Medium Priority — Worth Watching
4. NVIDIA Nemotron-3-Nano-Omni 30B-A3B Reasoning — NVIDIA Open Model License
- HF: https://huggingface.co/nvidia/Nemotron-3-Nano-Omni-30B-A3B-Reasoning
- 30B MoE / 3B active, hybrid Mamba/Transformer (NemotronH), any-to-any modality pipeline tag
- Released 2026-04-20. 9.8K downloads, 130 likes.
- Architecture is novel (Mamba backbone) — would require vLLM/transformers branch checks.

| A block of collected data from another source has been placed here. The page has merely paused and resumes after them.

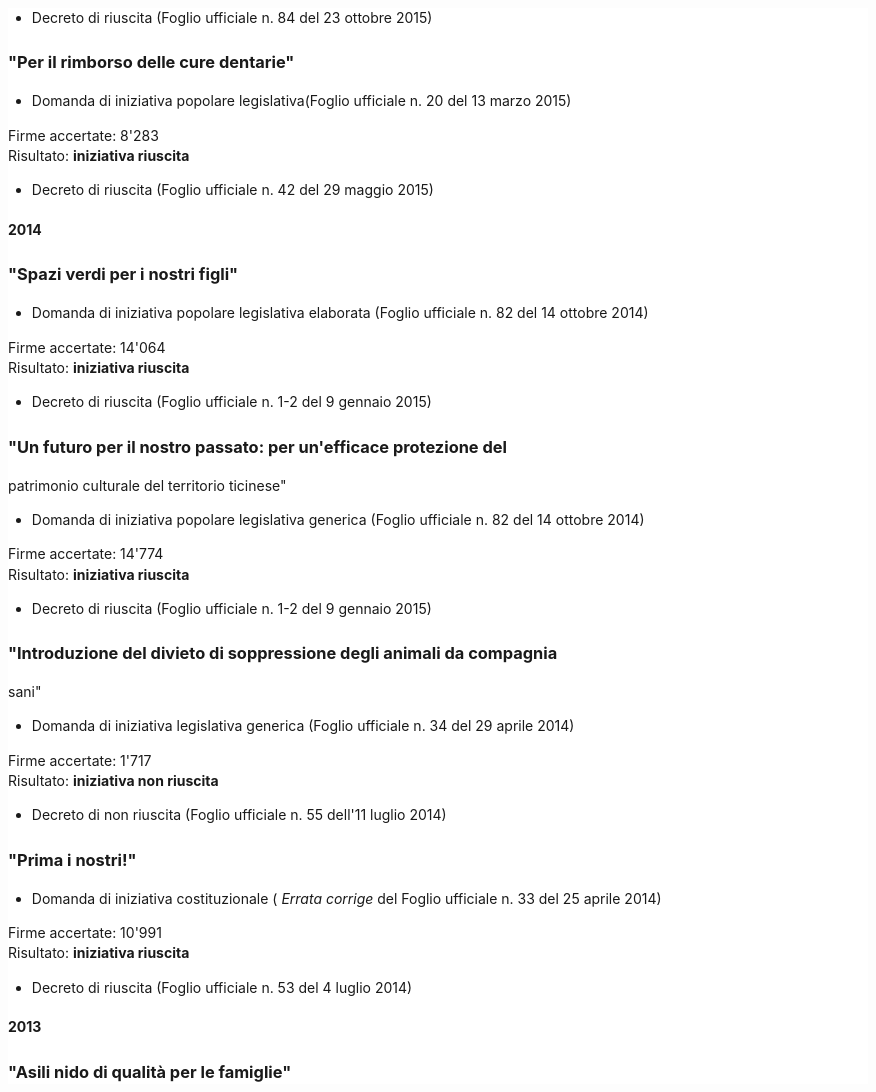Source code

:   * Decreto di riuscita (Foglio ufficiale n. 84 del 23 ottobre 2015)

###  "Per il rimborso delle cure dentarie"

  * Domanda di iniziativa popolare legislativa(Foglio ufficiale n. 20 del 13 marzo 2015)

Firme accertate: 8'283  
Risultato: **iniziativa riuscita**

  * Decreto di riuscita (Foglio ufficiale n. 42 del 29 maggio 2015)

####  2014

###  "Spazi verdi per i nostri figli"

  * Domanda di iniziativa popolare legislativa elaborata (Foglio ufficiale n. 82 del 14 ottobre 2014)

Firme accertate: 14'064  
Risultato: **iniziativa riuscita**

  * Decreto di riuscita (Foglio ufficiale n. 1-2 del 9 gennaio 2015)

###  "Un futuro per il nostro passato: per un'efficace protezione del
patrimonio culturale del territorio ticinese"

  * Domanda di iniziativa popolare legislativa generica (Foglio ufficiale n. 82 del 14 ottobre 2014)

Firme accertate: 14'774  
Risultato: **iniziativa riuscita**

  * Decreto di riuscita (Foglio ufficiale n. 1-2 del 9 gennaio 2015)

###  "Introduzione del divieto di soppressione degli animali da compagnia
sani"

  * Domanda di iniziativa legislativa generica (Foglio ufficiale n. 34 del 29 aprile 2014)

Firme accertate: 1'717  
Risultato: **iniziativa non riuscita**

  * Decreto di non riuscita (Foglio ufficiale n. 55 dell'11 luglio 2014)

###  "Prima i nostri!"

  * Domanda di iniziativa costituzionale ( _Errata corrige_ del Foglio ufficiale n. 33 del 25 aprile 2014)

Firme accertate: 10'991  
Risultato: **iniziativa riuscita**

  * Decreto di riuscita (Foglio ufficiale n. 53 del 4 luglio 2014)

####  2013

###  "Asili nido di qualità per le famiglie"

- License is "other" (NVIDIA Open Model License) — needs legal review before any production use.
- Action: Track for 1–2 weeks until community quants and serving recipes mature. Don't invest training time yet.
Low Priority — Tangential
5. Hcompany/Holotron-3-Nano (2026-04-27)
- HF: https://huggingface.co/Hcompany/Holotron-3-Nano
- 33B post-train of NVIDIA Nemotron-3-Nano-Omni, specialized for web/computer-use agents — not aimed at static image classification.

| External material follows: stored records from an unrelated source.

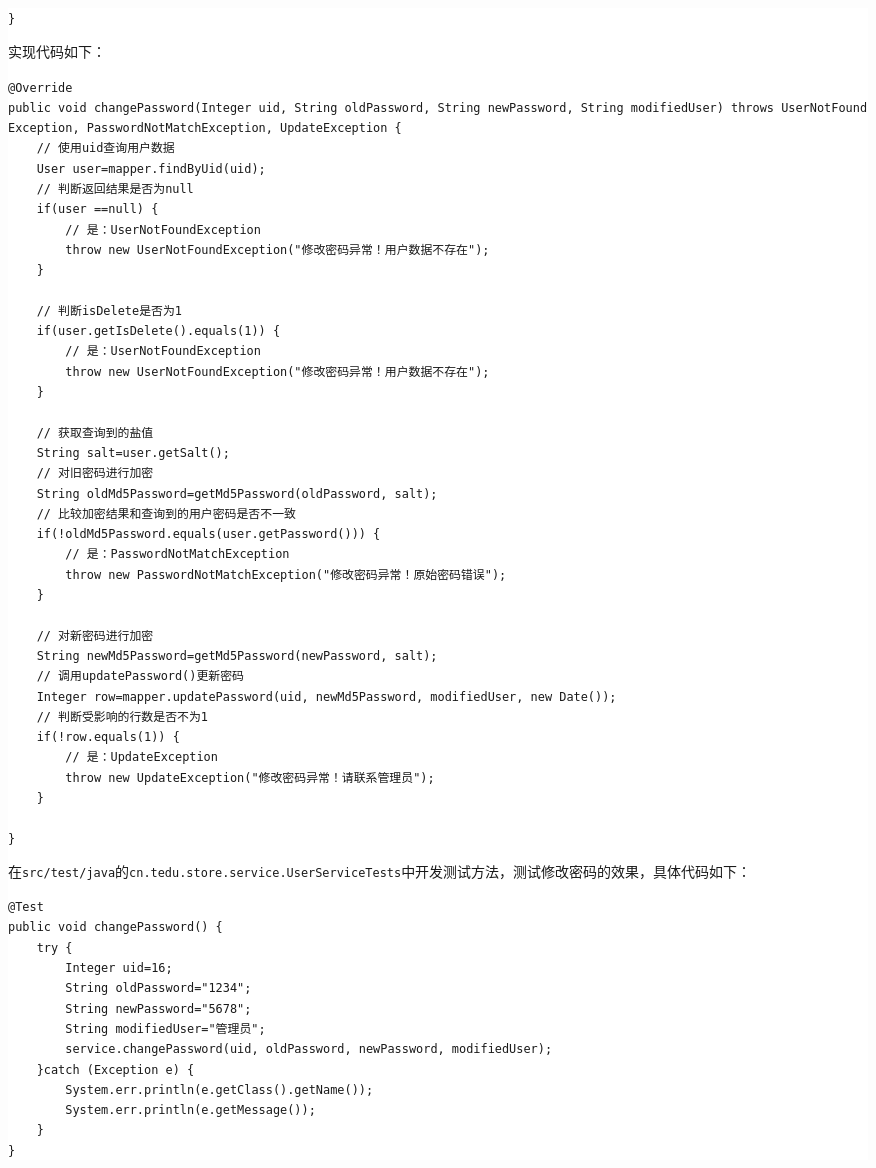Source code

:     }

[](6.JPG)

实现代码如下：

    @Override
    public void changePassword(Integer uid, String oldPassword, String newPassword, String modifiedUser) throws UserNotFoundException, PasswordNotMatchException, UpdateException {
        // 使用uid查询用户数据
        User user=mapper.findByUid(uid);
        // 判断返回结果是否为null
        if(user ==null) {
            // 是：UserNotFoundException
            throw new UserNotFoundException("修改密码异常！用户数据不存在");
        }

        // 判断isDelete是否为1
        if(user.getIsDelete().equals(1)) {
            // 是：UserNotFoundException
            throw new UserNotFoundException("修改密码异常！用户数据不存在");    
        }

        // 获取查询到的盐值
        String salt=user.getSalt();
        // 对旧密码进行加密
        String oldMd5Password=getMd5Password(oldPassword, salt);
        // 比较加密结果和查询到的用户密码是否不一致
        if(!oldMd5Password.equals(user.getPassword())) {
            // 是：PasswordNotMatchException
            throw new PasswordNotMatchException("修改密码异常！原始密码错误");
        }

        // 对新密码进行加密
        String newMd5Password=getMd5Password(newPassword, salt);
        // 调用updatePassword()更新密码
        Integer row=mapper.updatePassword(uid, newMd5Password, modifiedUser, new Date());
        // 判断受影响的行数是否不为1
        if(!row.equals(1)) {
            // 是：UpdateException
            throw new UpdateException("修改密码异常！请联系管理员");
        }
        
    }


在`src/test/java`的`cn.tedu.store.service.UserServiceTests`中开发测试方法，测试修改密码的效果，具体代码如下：

    @Test
    public void changePassword() {
        try {
            Integer uid=16;
            String oldPassword="1234";
            String newPassword="5678";
            String modifiedUser="管理员";
            service.changePassword(uid, oldPassword, newPassword, modifiedUser);
        }catch (Exception e) {
            System.err.println(e.getClass().getName());
            System.err.println(e.getMessage());
        }
    }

- Same NVIDIA Open Model License gating as #4. Skip for our use case.
6. DINOv3 LVD-1689M finetunes (canvit/*, 2026-04-25)
- Pure vision encoders (linear classifier probes on ImageNet1K). Not VLMs — would need pairing with an LLM head. Tangential to the JSON-extraction objective.
7. mistralai/Mistral-Small-4-119B-2603-eagle (2026-04-27)
- No vision pipeline tag, no vision-language tags in the model card. Text-only LLM. Skip.
Summary
Three concrete, actionable candidates dropped in the last 14 days:
| Rank | Candidate | Size | Effort | Risk | Why it matters here |
|---|---|---|---|---|---|
| 1 | ibm-granite/granite-vision-4.1-4b |
4B | Low (drop-in for existing Granite4 recipe) | Low | Direct upgrade to our current best 100-eval model |
| 2 | Qwen/Qwen3.6-27B-FP8 |
27B dense | Medium (port SFT+GRPO recipe) | Low | Direct architectural successor to our best 3.5K-eval model |
| 3 | Qwen/Qwen3.6-35B-A3B-FP8 |
35B MoE | High (MoE PEFT/GRPO complications) | Medium | Best raw vision benchmarks of the week, fast inference |
Recommended sequence: Granite 4.1-4b → Qwen3.6-27B-FP8 → Qwen3.6-35B-A3B-FP8.